De ondertitel van het boek van Jan Eeckhout is, Waarom de macht van supersterbedrijven onze economie ondermijnt.
Een zeer interessant boek waarin Jan de gevolgen laat zien door de groei van de zogenaamde supersterbedrijven op het loon van medewerkers, concurrentie, prijzen van het product en meer. Al hebben we enkele kritische opmerkingen over het laatste deel van dit boek.
Jan heeft Amerikaanse en Europese ervaringen al worden er op een enkele uitzondering na (AB InBev) vooral gekeken naar voorbeelden uit de VS. Terwijl in de boeken van Hermann Simon, zijn voldoende voorbeelden van supersterbedrijven in Europa te vinden. Jan sluit het boek af met wat volgens hem de oplossing is voor deze situatie, die veel impact heeft in de markt.
Het boek The Profit Paradox verscheen eerst in het Engels (2021) en begin 2022 in het Nederlands.
Jan Eeckhout is hoogleraar economie aan de UPF van Barcelona en doceerde aan UCL, MIT en Princeton. Hij wordt gezien als de pionier in het onderzoek naar de gevolgen van marktmacht. Studeerde Economics en Engineering in Leuven, Master Economy university of Manchaster en Doctor of Philosophy en Phd Economics in Londen.

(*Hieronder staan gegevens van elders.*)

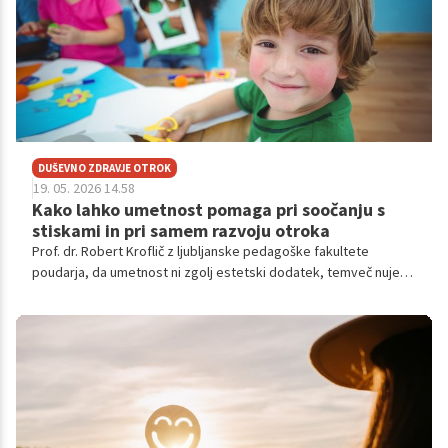
DUŠEVNO ZDRAVJE OTROK
19. 05. 2026 14.58
Kako lahko umetnost pomaga pri soočanju s
stiskami in pri samem razvoju otroka
Prof. dr. Robert Kroflič z ljubljanske pedagoške fakultete
poudarja, da umetnost ni zgolj estetski dodatek, temveč nujen
prostor za osebno rast, katarzo in razvijanje empatije v šolskem
sistemu. Vabljeni k branju intervjuja.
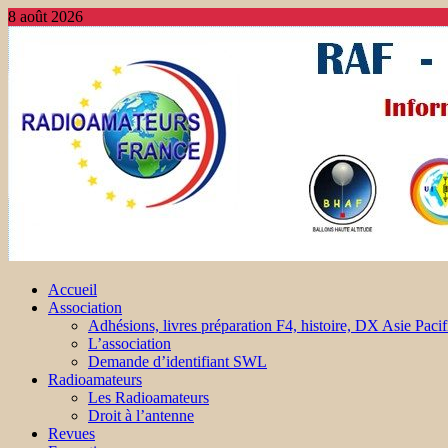
8 août 2026
Accueil
Association
Adhésions, livres préparation F4, histoire, DX Asie Pacif
L’association
Demande d’identifiant SWL
Radioamateurs
Les Radioamateurs
Droit à l’antenne
Revues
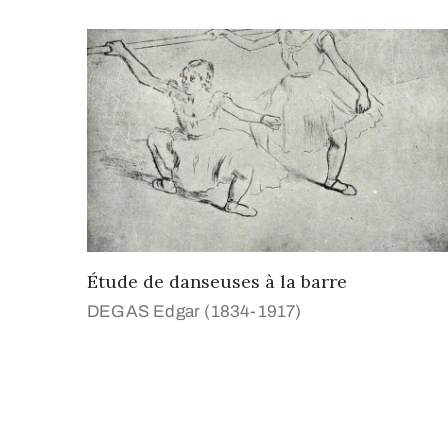
Étude de danseuses à la barre
DEGAS Edgar (1834-1917)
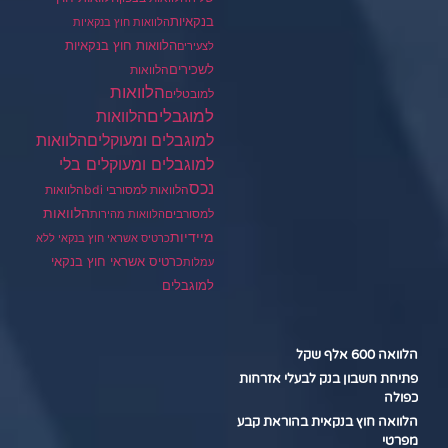
בנקאיות
הלוואות חוץ בנקאיות
הלוואות חוץ בנקאיות
לצעירים
לשכירים
הלוואות
הלוואות
למובטלים
למוגבלים
הלוואות
הלוואות
למוגבלים ומעוקלים
למוגבלים ומעוקלים בלי
נכס
הלוואות למסורבי bdi
הלוואות
הלוואות
למסורבים
הלוואות מהירות
מיידיות
כרטיס אשראי חוץ בנקאי ללא
כרטיס אשראי חוץ בנקאי
עמלות
למוגבלים
הלוואה 600 אלף שקל
פתיחת חשבון בנק לבעלי אזרחות
כפולה
הלוואה חוץ בנקאית בהוראת קבע
מפרטי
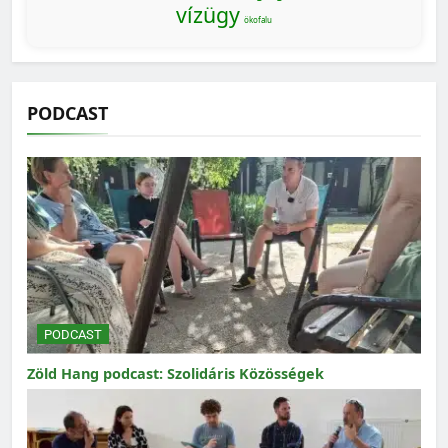
vízügy
ökofalu
PODCAST
PODCAST
Zöld Hang podcast: Szolidáris Közösségek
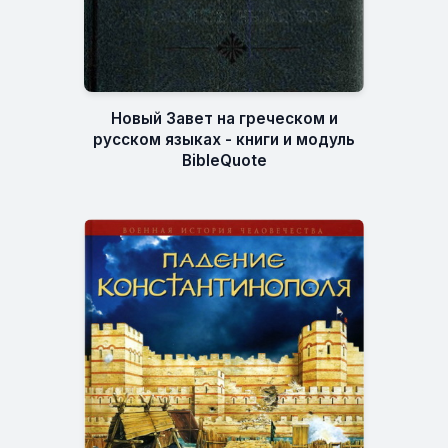
Новый Завет на греческом и
русском языках - книги и модуль
BibleQuote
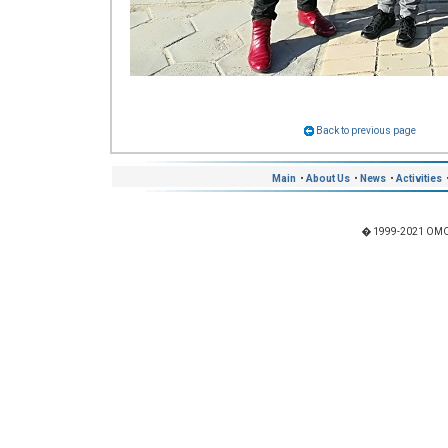
Back to previous page
Main
•
About Us
•
News
•
Activities
� 1999-2021 OMO "I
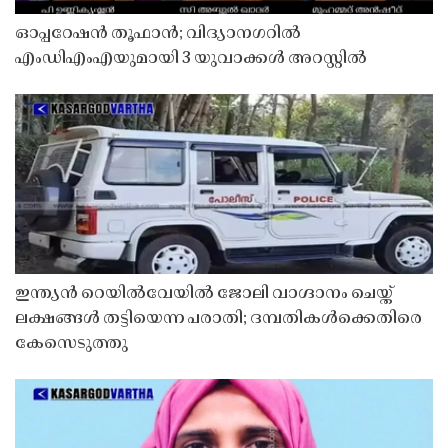
ഓപ്പറേഷൻ തൂഫാൻ; വിദ്യാനഗറിൽ
എംഡിഎംഎയുമായി 3 യുവാക്കൾ അറസ്റ്റിൽ
ഇന്ത്യൻ റെയിൽവേയിൽ ജോലി വാഗ്ദാനം ചെയ്ത്
ലക്ഷങ്ങൾ തട്ടിയെന്ന പരാതി; ദമ്പതികൾക്കെതിരെ
കേസെടുത്തു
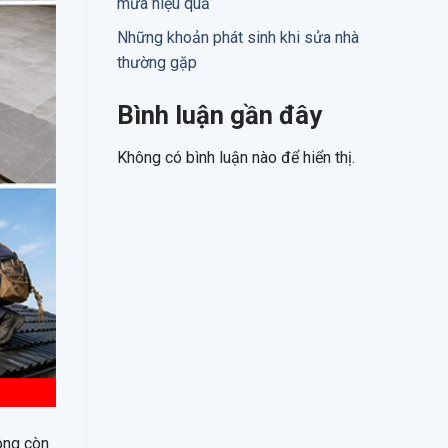
mưa hiệu quả
Những khoản phát sinh khi sửa nhà
thường gặp
Bình luận gần đây
Không có bình luận nào để hiển thị.
ông còn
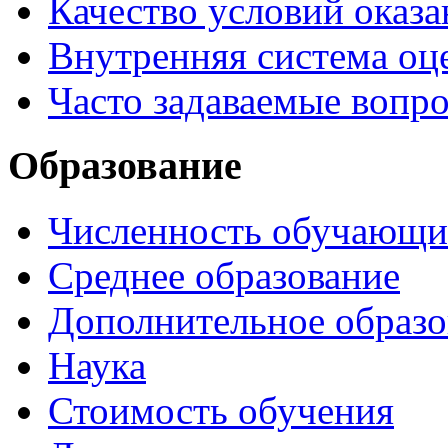
Качество условий оказа
Внутренняя система оце
Часто задаваемые вопр
Образование
Численность обучающи
Среднее образование
Дополнительное образо
Наука
Стоимость обучения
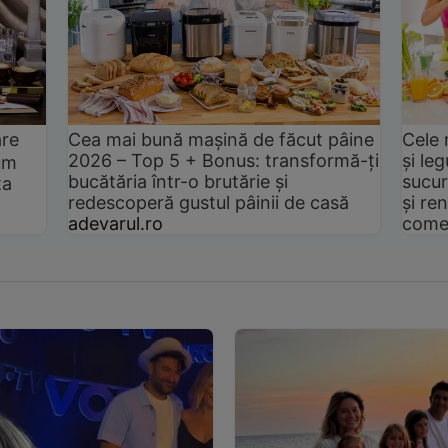
are
Cea mai bună mașină de făcut pâine
Cele 
2026 – Top 5 + Bonus: transformă-ți
și le
um
bucătăria într-o brutărie și
sucur
ta
redescoperă gustul pâinii de casă
și ren
adevarul.ro
come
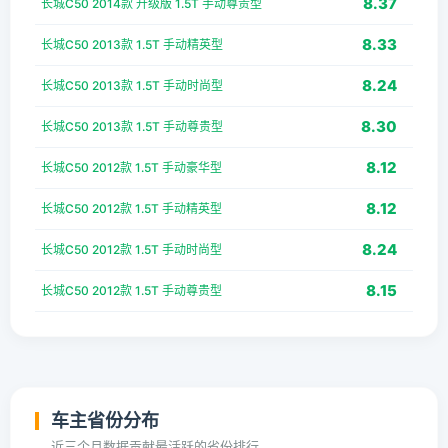
8.37
长城C50 2014款 升级版 1.5T 手动尊贵型
8.33
长城C50 2013款 1.5T 手动精英型
8.24
长城C50 2013款 1.5T 手动时尚型
8.30
长城C50 2013款 1.5T 手动尊贵型
8.12
长城C50 2012款 1.5T 手动豪华型
8.12
长城C50 2012款 1.5T 手动精英型
8.24
长城C50 2012款 1.5T 手动时尚型
8.15
长城C50 2012款 1.5T 手动尊贵型
车主省份分布
近三个月数据贡献最活跃的省份排行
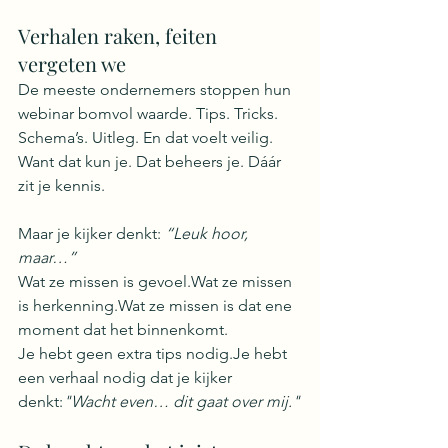
Verhalen raken, feiten 
vergeten we
De meeste ondernemers stoppen hun 
webinar bomvol waarde. Tips. Tricks. 
Schema’s. Uitleg. En dat voelt veilig. 
Want dat kun je. Dat beheers je. Dáár 
zit je kennis.
Maar je kijker denkt: 
“Leuk hoor, 
maar…”
Wat ze missen is gevoel.Wat ze missen 
is herkenning.Wat ze missen is dat ene 
moment dat het binnenkomt.
Je hebt geen extra tips nodig.Je hebt 
een verhaal nodig dat je kijker 
denkt:
"Wacht even… dit gaat over mij."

Het boek bestaat uit drie delen:
- De oorsprong van marktmacht
- De schadelijke gevolgen van marktmacht
- De toekomst van werk en het zoeken naar oplossingen
In de inleiding laat Jan zien dat de lonen sinds 1980 van de meeste medewerkers niet zijn gestegen, maar de productiviteit is wel gestegen in diezelfde periode. Ofwel de winst in productiviteit die medewerkers realiseren wordt niet aan ze uitgekeerd, maar verdwijnt in de zakken van de aandeelhouders. De uitzondering zijn de managers met een masters of doctors titel, die zijn wel beter af wat betreft het loon.
In het begin van de vorige eeuw was er een vergelijkbare situatie met de roofbaronnen uit o.a. de olie en spoorwegen. Deze roofbaronnen hebben bekende namen zoals Carnegie, Schwab, Vanderbilt en Rockefeller. Enkele van deze superrijken gaven destijds veel van hun vermogen weg aan goede doelen waardoor ze nog bekender werden (denk ook aan Bill Gates nu). Ze probeerden de misstanden recht te zetten die ze zelf veroorzaakt hebben. Ook in die periode was de gewone werknemer slecht af, terwijl er veel technologische vooruitgang was en de productiviteit steeg.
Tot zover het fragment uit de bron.